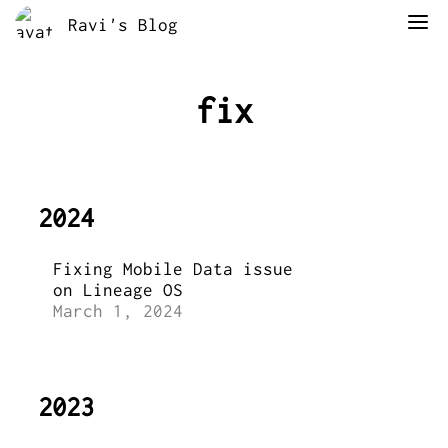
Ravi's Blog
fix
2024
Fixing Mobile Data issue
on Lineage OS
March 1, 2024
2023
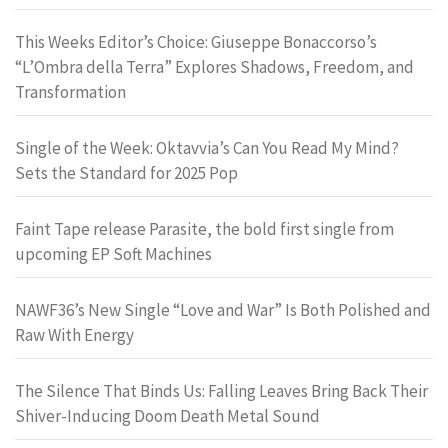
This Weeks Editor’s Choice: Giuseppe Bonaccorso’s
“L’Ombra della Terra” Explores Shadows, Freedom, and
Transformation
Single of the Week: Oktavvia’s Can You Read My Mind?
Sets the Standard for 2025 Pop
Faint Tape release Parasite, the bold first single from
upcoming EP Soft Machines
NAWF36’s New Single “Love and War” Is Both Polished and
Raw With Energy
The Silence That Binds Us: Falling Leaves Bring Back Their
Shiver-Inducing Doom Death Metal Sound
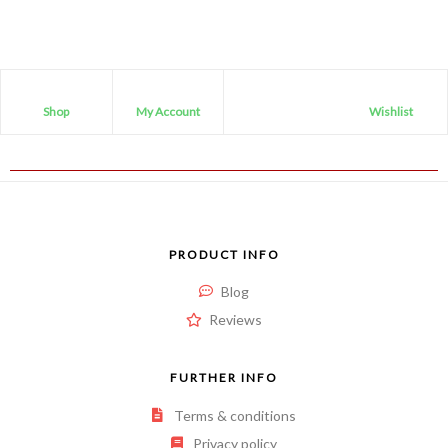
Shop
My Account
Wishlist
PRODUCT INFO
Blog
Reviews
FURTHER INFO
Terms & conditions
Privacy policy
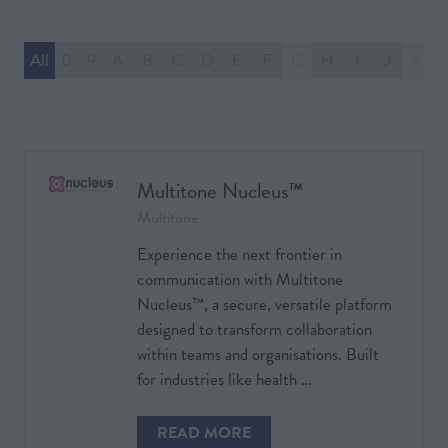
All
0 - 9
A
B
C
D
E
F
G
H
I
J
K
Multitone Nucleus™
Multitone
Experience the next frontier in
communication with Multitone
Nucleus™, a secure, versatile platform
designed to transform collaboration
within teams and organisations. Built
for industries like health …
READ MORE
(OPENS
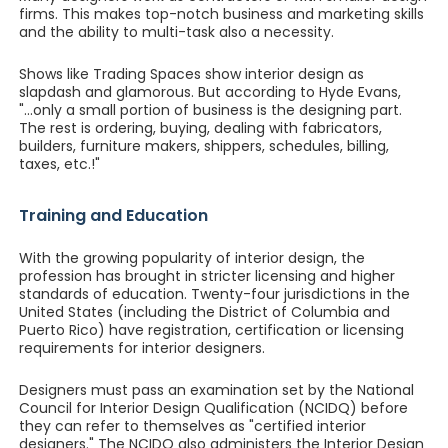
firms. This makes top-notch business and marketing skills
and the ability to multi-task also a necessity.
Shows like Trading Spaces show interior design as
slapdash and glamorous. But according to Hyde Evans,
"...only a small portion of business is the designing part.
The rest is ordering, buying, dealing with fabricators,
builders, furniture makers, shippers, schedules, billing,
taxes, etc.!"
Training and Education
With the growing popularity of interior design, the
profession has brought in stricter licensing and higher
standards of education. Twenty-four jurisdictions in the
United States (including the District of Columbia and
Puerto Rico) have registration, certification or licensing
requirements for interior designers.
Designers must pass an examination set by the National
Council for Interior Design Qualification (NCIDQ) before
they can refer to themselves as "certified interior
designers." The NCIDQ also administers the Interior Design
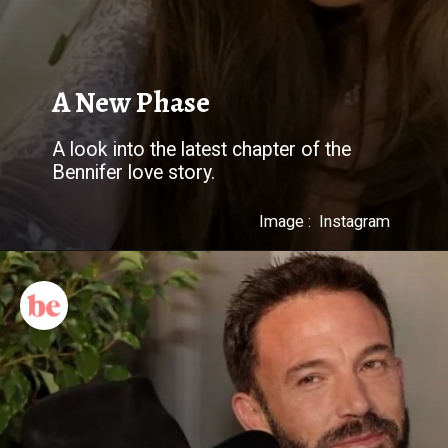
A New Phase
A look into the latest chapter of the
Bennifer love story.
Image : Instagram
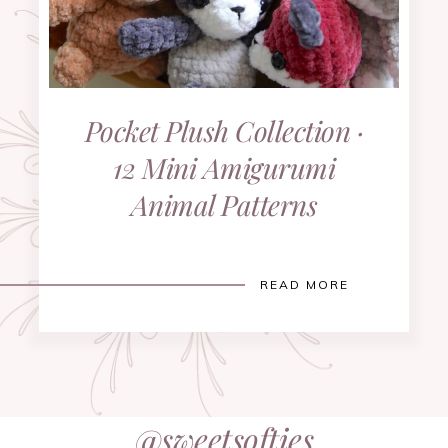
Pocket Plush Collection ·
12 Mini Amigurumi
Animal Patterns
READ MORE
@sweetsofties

────────

* [ABOUT THIS TASK] The material must be returned exactly, with its pictures omitted.

* [WORKED SOLUTION]
Ravi's Blog
fix
2024
Fixing Mobile Data issue
on Lineage OS
March 1, 2024
2023
This Weeks Editor’s Choice: Giuseppe Bonaccorso’s
“L’Ombra della Terra” Explores Shadows, Freedom, and
Transformation
Single of the Week: Oktavvia’s Can You Read My Mind?
Sets the Standard for 2025 Pop
Faint Tape release Parasite, the bold first single from
upcoming EP Soft Machines
NAWF36’s New Single “Love and War” Is Both Polished and
Raw With Energy
The Silence That Binds Us: Falling Leaves Bring Back Their
Shiver-Inducing Doom Death Metal Sound
Shop
My Account
Wishlist
PRODUCT INFO
Blog
Reviews
FURTHER INFO
Terms & conditions
Privacy policy
All
0 - 9
A
B
C
D
E
F
G
H
I
J
K
Multitone Nucleus™
Multitone
Experience the next frontier in
communication with Multitone
Nucleus™, a secure, versatile platform
designed to transform collaboration
within teams and organisations. Built
for industries like health …
READ MORE
(OPENS
firms. This makes top-notch business and marketing skills
and the ability to multi-task also a necessity.
Shows like Trading Spaces show interior design as
slapdash and glamorous. But according to Hyde Evans,
"...only a small portion of business is the designing part.
The rest is ordering, buying, dealing with fabricators,
builders, furniture makers, shippers, schedules, billing,
taxes, etc.!"
Training and Education
With the growing popularity of interior design, the
profession has brought in stricter licensing and higher
standards of education. Twenty-four jurisdictions in the
United States (including the District of Columbia and
Puerto Rico) have registration, certification or licensing
requirements for interior designers.
Designers must pass an examination set by the National
Council for Interior Design Qualification (NCIDQ) before
they can refer to themselves as "certified interior
designers." The NCIDQ also administers the Interior Design
A New Phase
A look into the latest chapter of the
Bennifer love story.
Image : Instagram
Pocket Plush Collection ·
12 Mini Amigurumi
Animal Patterns
READ MORE
@sweetsofties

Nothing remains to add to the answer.